Pesantren yang pada awalnya dirintis oleh para Walisongo di tanah Nusantara ini mampu bertahan dari gempuran dan gerusan roda zaman yang berputar demikian cepatnya. Pesantren mampu beradaptasi dengan dunia modern yang membawa nilai-nilai dan budaya/kultur yang sama sekali berbeda dengan dunia pesantren.

Mengapa demikian? Jawabannya sederhana sekali. Pesantren berpijak pada kaidah ‘sakti’ yang berbunyi ‘al-muhafazah ‘ala al-qadim al-salih wa al-akhz bi al-jadid al-aslah’. Maksudnya, di satu sisi, pesantren tetap berpegang pada pendapat, pemikiran, dan premis-premis serta kesimpulan yang telah dirumuskan oleh para ulama klasik kita yang salih. Sementara di sisi lain, pesantren sangat adaptif, fleksibel, dan ‘welcome’ terhadap temuan-temuan baru atau inovatif dari berbagai peradaban dan budaya lain yang tercipta.

Kembali pada statemen Gus Dur di atas. Di era milenial saat ini pesantren sama sekali tidak ‘gaptek’ terhadap perkembangan IT yang begitu dahsyat melanda dunia. Malah sebaliknya, pesantren mampu memanfaatkan kecanggihan IT tersebut untuk mendakwahkan nilai-nilai dan ajaran di pesantren kepada masyarakat luas.

Para santri milenial sangat menikmati anugerah maraknya ‘medsos’ dengan berbagai kreasi yang dimilikinya untuk dipersembahkan pada dunia. Santri milenial menjadi ‘pahlawan pesantren’ untuk mempublikasikan kreasi dan inovasi mereka yang selama ini tidak diketahui oleh komunitas global dunia. Santri milenial menjadi ‘duta pesantren’ dalam rangka unjuk kemampuan mereka yang multitalenta dan serba bisa.

Bukanlah sebuah kebohongan atau omong kosong belaka jika santri memang memiliki kemampuan multitalenta di dalam dirinya. Sebaliknya, merupakan fakta yang tak terbantahkan, santri mampu mewarnai negeri ini dengan beragam prestasi.

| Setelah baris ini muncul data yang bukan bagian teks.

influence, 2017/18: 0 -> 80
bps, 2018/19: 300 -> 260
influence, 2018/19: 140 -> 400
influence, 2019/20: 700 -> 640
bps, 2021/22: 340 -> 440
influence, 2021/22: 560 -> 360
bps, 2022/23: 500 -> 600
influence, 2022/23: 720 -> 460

Untuk menyebut beberapa santri di era modern yang mewarnai dan mampu membuat perubahan adalah misalnya K.H. Abdurrahman Wahid (1940-2009), K.H. Sahal Mahfudh (1937-2014), K.H. Ma’ruf Amin (1943-…), K.H. Ahmad Mustofa Bisri (1944-…), K.H. Said Aqil Siroj (1953-…) dan lain-lainnya. Mereka adalah para pioner santri yang mampu menjadi motor penggerak perubahan di masyarakat dan negara.

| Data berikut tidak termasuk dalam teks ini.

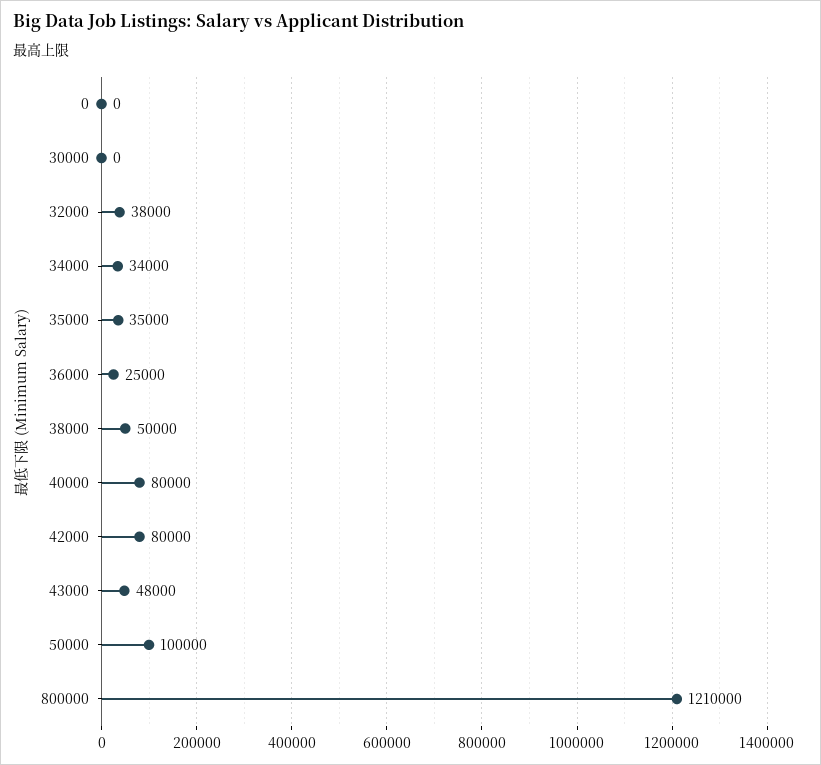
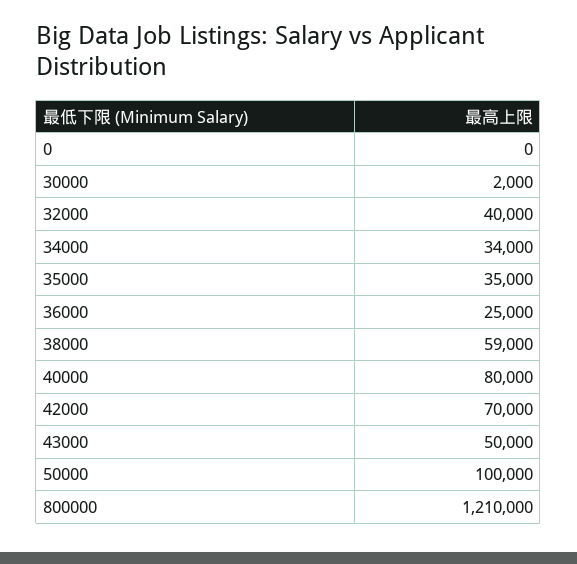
30000: 0 -> 2000
32000: 38000 -> 40000
38000: 50000 -> 59000
42000: 80000 -> 70000
43000: 48000 -> 50000

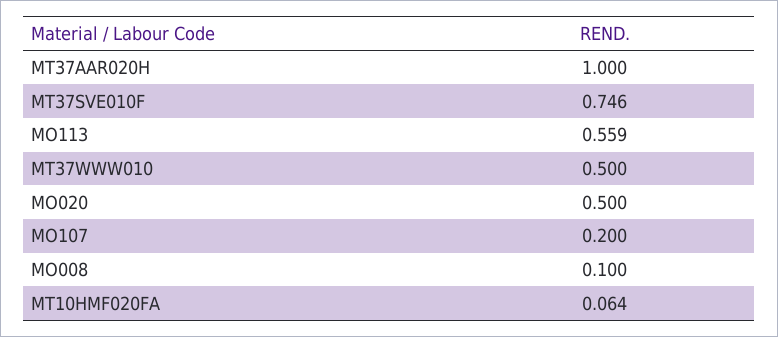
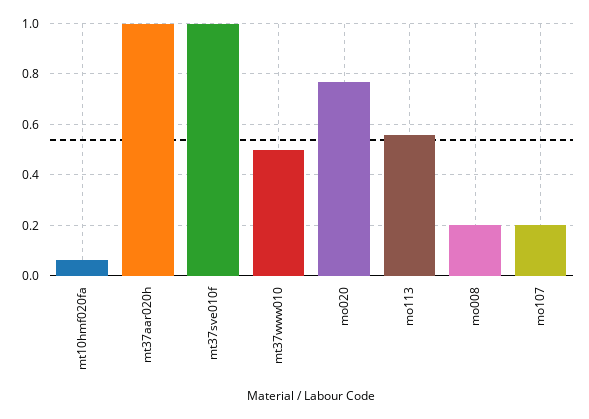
MT37SVE010F: 0.746 -> 1
MO020: 0.5 -> 0.775
MO008: 0.1 -> 0.2

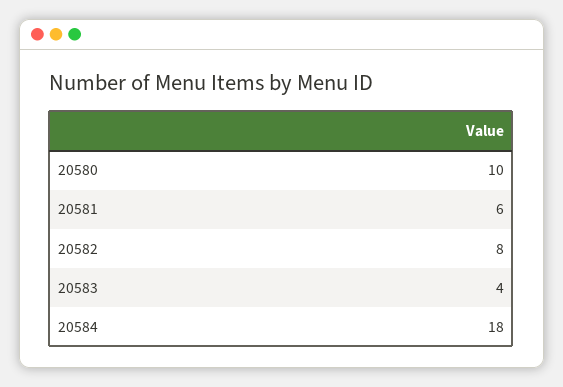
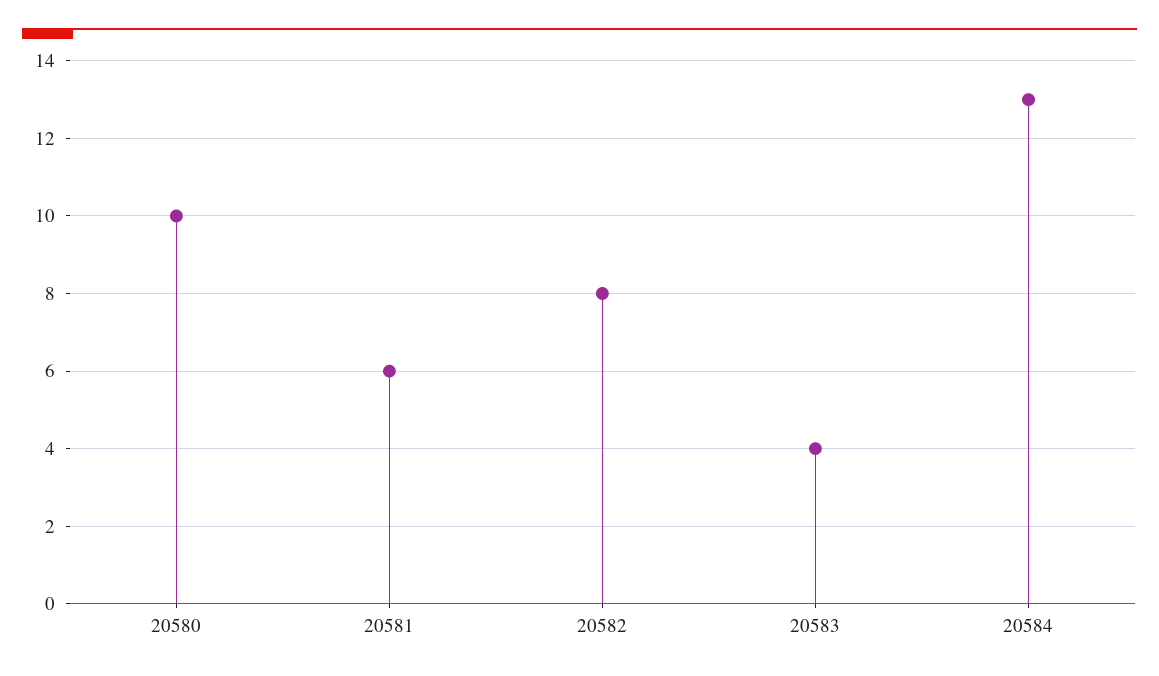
20584: 18 -> 13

K.H. Abdurrahman Wahid atau Gus Dur disebut oleh beberapa kalangan sebagai prototypesantri par excellence’. Melekat pada diri beliau beragam panggilan misalnya mulai dari budayawan, politikus ulung kelas wahid, demokrat sejati, pembela kalangan tertindas dan minoritas, hingga tentu saja ‘kiai nyentrik’ dengan segala kecerdasannya. Masyarakat Indonesia dan dunia menjadi saksi jika pada akhirnya ‘santri par excellence’ ini menjadi orang nomor satu atau ‘wahid’ di republik ini. Presiden Republik Indonesia ke-4.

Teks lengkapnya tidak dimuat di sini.